> _EXERCISE GOAL_: Scan the listing and work out how many lines contain the word "frac". Nothing but the number should be given.

----

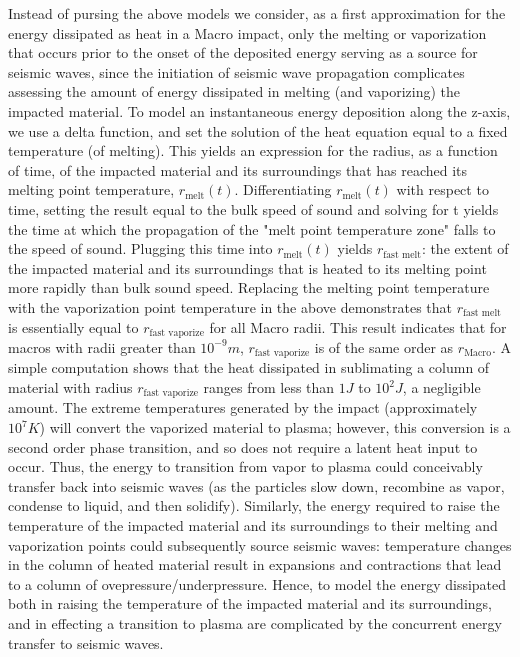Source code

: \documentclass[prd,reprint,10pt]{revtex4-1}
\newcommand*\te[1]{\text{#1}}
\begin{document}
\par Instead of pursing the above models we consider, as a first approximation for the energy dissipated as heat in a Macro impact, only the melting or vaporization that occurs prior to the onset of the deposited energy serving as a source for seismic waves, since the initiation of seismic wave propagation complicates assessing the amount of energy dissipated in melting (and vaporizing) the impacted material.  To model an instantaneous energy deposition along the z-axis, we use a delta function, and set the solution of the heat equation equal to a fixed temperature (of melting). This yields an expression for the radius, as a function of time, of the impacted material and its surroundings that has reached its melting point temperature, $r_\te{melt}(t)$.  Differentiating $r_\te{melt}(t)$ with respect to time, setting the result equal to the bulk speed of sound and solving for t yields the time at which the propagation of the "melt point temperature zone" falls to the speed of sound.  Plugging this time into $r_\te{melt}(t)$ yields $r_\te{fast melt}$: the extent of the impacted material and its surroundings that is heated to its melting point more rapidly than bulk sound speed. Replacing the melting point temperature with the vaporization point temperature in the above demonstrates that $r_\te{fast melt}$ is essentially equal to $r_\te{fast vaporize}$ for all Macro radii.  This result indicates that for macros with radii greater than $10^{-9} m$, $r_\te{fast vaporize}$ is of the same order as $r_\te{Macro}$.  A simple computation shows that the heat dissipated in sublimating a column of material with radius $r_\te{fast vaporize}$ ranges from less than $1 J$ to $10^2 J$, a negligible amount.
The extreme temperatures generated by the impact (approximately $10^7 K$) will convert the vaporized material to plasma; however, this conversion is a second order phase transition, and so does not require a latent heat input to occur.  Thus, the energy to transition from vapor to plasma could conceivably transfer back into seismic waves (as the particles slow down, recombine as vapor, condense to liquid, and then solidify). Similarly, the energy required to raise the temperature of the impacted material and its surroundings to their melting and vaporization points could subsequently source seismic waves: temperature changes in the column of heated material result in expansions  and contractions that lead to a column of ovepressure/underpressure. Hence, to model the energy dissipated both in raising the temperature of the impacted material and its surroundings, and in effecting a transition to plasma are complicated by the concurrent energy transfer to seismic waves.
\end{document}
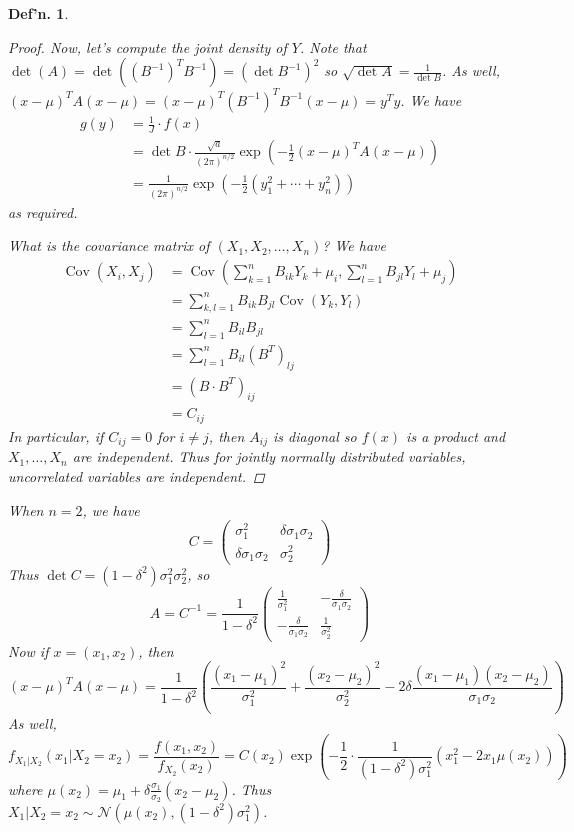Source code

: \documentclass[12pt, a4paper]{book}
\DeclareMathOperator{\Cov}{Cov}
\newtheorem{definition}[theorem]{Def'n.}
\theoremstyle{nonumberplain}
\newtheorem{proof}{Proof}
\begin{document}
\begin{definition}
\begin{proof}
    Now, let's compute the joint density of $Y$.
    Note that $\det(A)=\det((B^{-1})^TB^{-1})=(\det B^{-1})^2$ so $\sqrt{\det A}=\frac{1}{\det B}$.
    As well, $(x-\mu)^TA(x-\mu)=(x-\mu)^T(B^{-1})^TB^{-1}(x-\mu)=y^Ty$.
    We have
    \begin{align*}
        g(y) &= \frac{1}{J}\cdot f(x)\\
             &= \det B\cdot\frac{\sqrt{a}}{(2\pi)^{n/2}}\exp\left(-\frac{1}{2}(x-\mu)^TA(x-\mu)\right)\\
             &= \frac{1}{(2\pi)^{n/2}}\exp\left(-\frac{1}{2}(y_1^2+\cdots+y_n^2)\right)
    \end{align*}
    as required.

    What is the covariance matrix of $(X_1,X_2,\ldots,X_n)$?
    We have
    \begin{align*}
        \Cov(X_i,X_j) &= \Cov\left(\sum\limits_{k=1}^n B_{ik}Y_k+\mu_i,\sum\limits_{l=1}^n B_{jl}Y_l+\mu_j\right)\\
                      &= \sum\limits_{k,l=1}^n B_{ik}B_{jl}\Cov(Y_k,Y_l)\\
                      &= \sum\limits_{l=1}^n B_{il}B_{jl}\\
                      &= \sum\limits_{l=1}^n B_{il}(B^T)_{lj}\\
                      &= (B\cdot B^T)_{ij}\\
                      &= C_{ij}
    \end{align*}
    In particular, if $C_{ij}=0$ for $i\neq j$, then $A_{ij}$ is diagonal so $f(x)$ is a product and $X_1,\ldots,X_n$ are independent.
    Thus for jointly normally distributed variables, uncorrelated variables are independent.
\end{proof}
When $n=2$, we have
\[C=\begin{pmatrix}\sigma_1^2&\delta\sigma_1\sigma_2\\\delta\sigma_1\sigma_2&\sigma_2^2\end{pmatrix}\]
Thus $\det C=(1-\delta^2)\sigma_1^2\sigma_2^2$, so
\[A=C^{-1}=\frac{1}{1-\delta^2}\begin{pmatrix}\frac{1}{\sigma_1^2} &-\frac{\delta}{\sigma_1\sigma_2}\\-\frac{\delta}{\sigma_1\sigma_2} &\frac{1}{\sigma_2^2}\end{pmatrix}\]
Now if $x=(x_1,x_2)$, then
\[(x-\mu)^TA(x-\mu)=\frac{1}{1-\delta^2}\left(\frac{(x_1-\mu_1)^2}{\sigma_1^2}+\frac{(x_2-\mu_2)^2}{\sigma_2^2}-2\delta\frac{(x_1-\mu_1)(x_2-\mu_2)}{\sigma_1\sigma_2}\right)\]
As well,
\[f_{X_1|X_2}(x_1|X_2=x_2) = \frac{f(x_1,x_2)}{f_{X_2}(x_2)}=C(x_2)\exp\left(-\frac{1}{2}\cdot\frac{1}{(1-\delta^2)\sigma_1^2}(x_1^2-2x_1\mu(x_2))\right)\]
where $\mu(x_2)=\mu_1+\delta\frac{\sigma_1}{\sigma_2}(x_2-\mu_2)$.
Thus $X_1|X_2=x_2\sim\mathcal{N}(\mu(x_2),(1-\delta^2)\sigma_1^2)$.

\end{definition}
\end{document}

----

> _EXPECTED OUTPUT_: 8